GBol Arts

Music Notes Archive

More on the V Chord

George with Guitar

Last month we dealt with the the II, V progression, and some basic ideas as to how to handle it as an improviser. We also introduced some alternate ideas for improvising over the V chord. This month, we will start by reviewing these ideas, and then go beyond them to give you even more options to work with in your solos.

To review the two options from last month for improvising over the V chord, we first mentioned that it is common with Dominant Seventh chords to play alterations over them when improvising. Our first example was to use the Harmonic Minor starting on the same root as the Major key you are in. This will give you the sound of a Dominant Seventh chord with a sharped fifth and flatted ninth. Try using a C Harmonic Minor scale over a G7 chord to get the idea.

You can go even farther with this and try using the Harmonic Minor built on the fifth of the chord. We will use D7 as our chord this time, and play the A Harmonic minor over it, and see what happens. Take a look at the notes of the scale, and see how they relate to the D7 chord. You have A, which is the fifth, B, which is the 13, C, your flatted seventh, D, the root, E, the ninth, F, the sharped ninth, and G#, the augmented eleventh. Try this out and listen to how it sounds as opposed to the last example. See if you can find other Harmonic minor scales that may work using this same idea.

The second, more "outside" example, was to use a Melodic Minor scale whose root is a half step above the root of the Dominant Seventh chord that you are improvising over. For example, try using an Ab Melodic Minor scale over the G Dominant Seventh chord. The result is that you will have both the sharped and flatted fifth, and the sharped and flatted ninth of the chord in your improvised line. As we said last month, you will need to work the line into this kind of outside playing in order for it to sound right, but you need to experiment with both inside and outside playing to grow as an improviser.

Yet another example is to use the Pentatonic scale over the V chord. First try the Pentatonic scale of the same name. Using a G7 chord as our example, the notes of the G Pentatonic scale are, G, the root, A, the ninth, B, the third, D, the fifth, and E the thirteenth. No problems there. Now try Bb Pentatonic. We have Bb, the flatted ninth, C the Eleventh, D the fifth, F the Seventh, and G, the root. Not bad either. You should recognize this rock / blues sound. Next try F Pentatonic. You start with F, the flatted seventh, G, the root, A, the ninth, C, the eleventh, and D, the fifth. By now you should get the idea. These are the most inside, but you can try others for a more out side sound.

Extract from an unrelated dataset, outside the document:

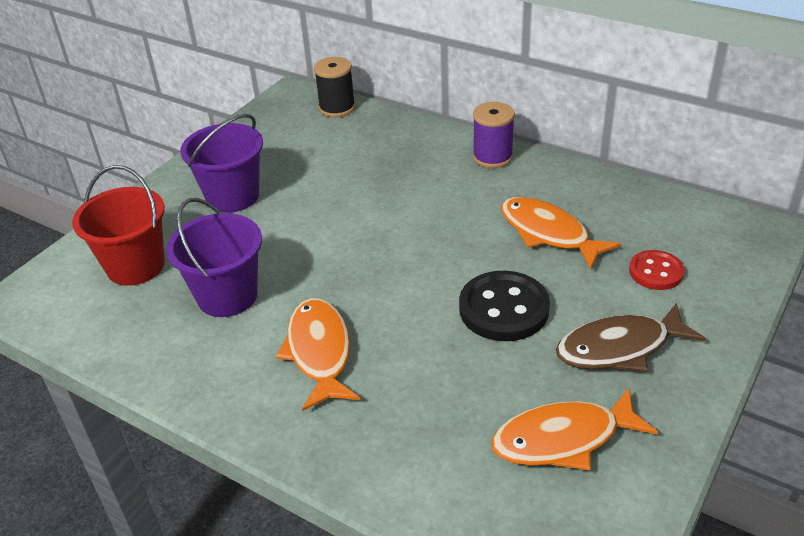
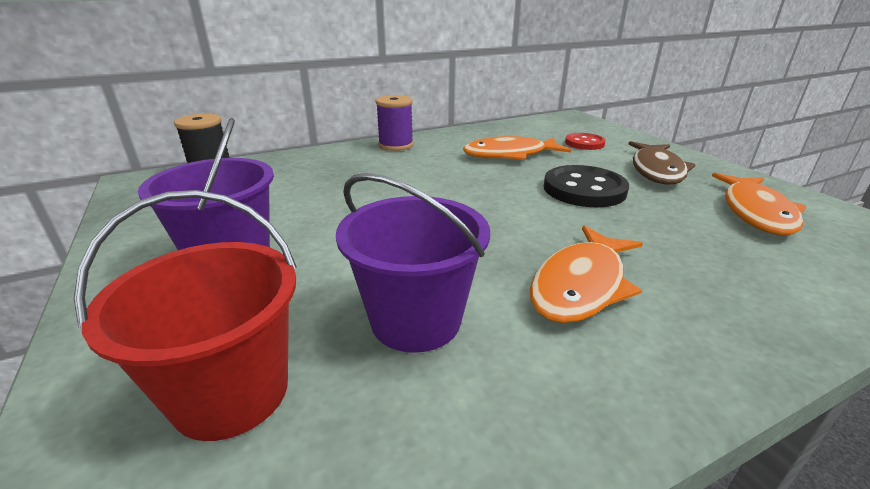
camera: 60 degrees left, 10 degrees down
(319, 352) = (581, 285): orange fish -> orange fish turned 75 degrees counterclockwise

Other scales to try are the Whole Tone scale, Diminished scale, or chromatic scale,all of which we will cover in future articles. You should be getting the idea by now that you can play just about anything over the Dominant Seventh, (V chord), taste of course always being your guide. You can stay inside, or using the above ideas, take your ideas as far outside as you like. Play all of the above examples and listen to how they sound over the chord to get an idea of the types of color that these will give you in your solo lines. With experience, and as you ear develops, you will find many ways to use this type of playing, and greatly develop as an improviser.

My best wishes to you all in the New Year, and I hope that this past year of articles has aided you in your ability to understand and play what you hear. With your continued diligent practice, it will surely happen for you. Thank you all for following this column.